Christine Conway provided a deft character study of someone who made a mistake and how that hinders everything else in your life. Her clunky presence and child-like horror heroine fantasies allowed the audience to laugh now – and cry later. Sadly, her film references were somewhat obscure so the real punch of hearing about Hammer Films and Peter Cushing was not there, but the author’s choice of film names allowed the message to still shine. Not much doubt about a movie called Frankenstein’s Monsters from Hell. Finally Emmy Pai gave us a live wire showing as an immigrant whose dreams were halted by unnecessary tradition. Pai’s rapid fire energy and delivery was a joy. Always funny, Emmy Pai was the comic relief of the comedy – go figure. Her delivery while funny was in some cases too fast and the humor of her speaking Chinese and some really clever one-liners were lost. While fast and loud is best, sometimes less is more.

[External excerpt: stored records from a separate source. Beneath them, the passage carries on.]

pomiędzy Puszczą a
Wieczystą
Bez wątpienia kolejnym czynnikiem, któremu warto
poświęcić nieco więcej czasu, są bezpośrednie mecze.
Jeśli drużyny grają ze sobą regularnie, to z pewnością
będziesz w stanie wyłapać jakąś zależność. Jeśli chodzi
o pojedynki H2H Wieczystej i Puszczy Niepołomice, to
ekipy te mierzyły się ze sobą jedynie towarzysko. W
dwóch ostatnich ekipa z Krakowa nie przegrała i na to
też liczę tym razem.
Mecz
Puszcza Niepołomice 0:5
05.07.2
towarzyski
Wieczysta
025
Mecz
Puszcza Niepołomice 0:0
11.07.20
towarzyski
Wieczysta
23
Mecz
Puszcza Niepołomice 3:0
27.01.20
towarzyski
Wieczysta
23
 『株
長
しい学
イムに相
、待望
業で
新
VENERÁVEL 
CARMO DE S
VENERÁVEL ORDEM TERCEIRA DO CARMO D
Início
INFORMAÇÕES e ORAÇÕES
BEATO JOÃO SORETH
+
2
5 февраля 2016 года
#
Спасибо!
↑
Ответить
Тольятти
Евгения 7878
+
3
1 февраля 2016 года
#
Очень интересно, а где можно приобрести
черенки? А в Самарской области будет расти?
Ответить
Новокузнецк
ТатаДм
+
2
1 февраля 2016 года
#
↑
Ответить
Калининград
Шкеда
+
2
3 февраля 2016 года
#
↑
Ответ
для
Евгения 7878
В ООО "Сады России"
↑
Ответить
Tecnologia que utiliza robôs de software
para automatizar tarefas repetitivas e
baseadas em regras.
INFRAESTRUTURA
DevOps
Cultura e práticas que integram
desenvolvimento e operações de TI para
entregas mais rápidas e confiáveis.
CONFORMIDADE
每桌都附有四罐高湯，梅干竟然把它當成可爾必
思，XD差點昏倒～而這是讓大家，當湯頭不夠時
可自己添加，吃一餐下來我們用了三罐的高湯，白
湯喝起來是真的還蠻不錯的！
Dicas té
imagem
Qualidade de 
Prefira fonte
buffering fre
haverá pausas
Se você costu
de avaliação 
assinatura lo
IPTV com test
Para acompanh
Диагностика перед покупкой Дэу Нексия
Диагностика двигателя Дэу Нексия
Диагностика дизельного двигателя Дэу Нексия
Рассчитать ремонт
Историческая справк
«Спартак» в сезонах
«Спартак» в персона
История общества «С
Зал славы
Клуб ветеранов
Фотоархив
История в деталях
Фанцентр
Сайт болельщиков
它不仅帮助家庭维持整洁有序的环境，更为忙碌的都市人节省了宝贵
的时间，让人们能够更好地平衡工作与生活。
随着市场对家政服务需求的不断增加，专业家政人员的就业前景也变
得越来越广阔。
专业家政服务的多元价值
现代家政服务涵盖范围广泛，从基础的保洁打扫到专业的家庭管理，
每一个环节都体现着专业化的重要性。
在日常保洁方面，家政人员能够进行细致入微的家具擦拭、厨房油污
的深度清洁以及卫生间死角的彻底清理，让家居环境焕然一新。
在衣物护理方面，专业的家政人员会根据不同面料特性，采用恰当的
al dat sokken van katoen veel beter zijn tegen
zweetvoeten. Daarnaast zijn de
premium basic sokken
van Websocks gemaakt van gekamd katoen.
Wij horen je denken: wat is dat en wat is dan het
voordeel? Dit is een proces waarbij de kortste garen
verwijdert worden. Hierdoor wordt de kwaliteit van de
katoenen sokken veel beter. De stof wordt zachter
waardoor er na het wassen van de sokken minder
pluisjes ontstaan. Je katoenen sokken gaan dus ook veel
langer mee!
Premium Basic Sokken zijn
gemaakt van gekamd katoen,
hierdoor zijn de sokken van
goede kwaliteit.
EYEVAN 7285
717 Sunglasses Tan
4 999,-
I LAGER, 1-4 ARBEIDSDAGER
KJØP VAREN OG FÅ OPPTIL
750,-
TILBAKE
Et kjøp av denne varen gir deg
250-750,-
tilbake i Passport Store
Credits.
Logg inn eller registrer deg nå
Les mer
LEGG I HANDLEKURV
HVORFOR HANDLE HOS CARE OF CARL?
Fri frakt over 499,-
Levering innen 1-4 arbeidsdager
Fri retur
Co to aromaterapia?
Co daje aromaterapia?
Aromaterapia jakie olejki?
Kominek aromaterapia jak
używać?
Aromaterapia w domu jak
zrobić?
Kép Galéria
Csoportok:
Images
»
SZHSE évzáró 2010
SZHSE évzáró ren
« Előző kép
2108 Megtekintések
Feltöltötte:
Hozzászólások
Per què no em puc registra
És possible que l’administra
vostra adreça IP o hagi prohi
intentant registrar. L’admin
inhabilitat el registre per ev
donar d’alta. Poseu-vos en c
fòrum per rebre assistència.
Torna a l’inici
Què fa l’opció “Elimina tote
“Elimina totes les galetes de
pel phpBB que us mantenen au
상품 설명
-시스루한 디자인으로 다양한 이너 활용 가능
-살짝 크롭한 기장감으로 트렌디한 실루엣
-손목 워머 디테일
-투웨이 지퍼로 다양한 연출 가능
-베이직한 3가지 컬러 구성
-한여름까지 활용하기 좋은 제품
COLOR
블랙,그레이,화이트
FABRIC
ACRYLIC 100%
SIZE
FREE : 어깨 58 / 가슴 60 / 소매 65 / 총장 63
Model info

Michaels and Micari returned as the production team handing in an expertly written and subtly staged work. While Jay Michaels is known for more elaborate works (his NYIT Award nominated Hamlet was running downtown and the same moment), the intimacy of the simple set and austere lighting hit the spot. Musically, Mary Micari along with longtime collaborator Dan Furman kept the music – old and new – smooth and enticing. Now the pair handed the three chums harmonies and even a few ensemble numbers. If the show has any level of autobiography in it, then it is assumed the three have left the arts and came back, which makes the intricate musical work that much more impressive.
Spoiler alert – there’s a happy ending
After visiting many of concerts and watching the growth in familiar faces, one can conclude that the M Center is not like other schools of its ilk. It doesn’t train its actors to be all they can be. It trains them to be better. And then they find a place to put them in the professional world. Many schools falsely use the word “star” purely colloquially.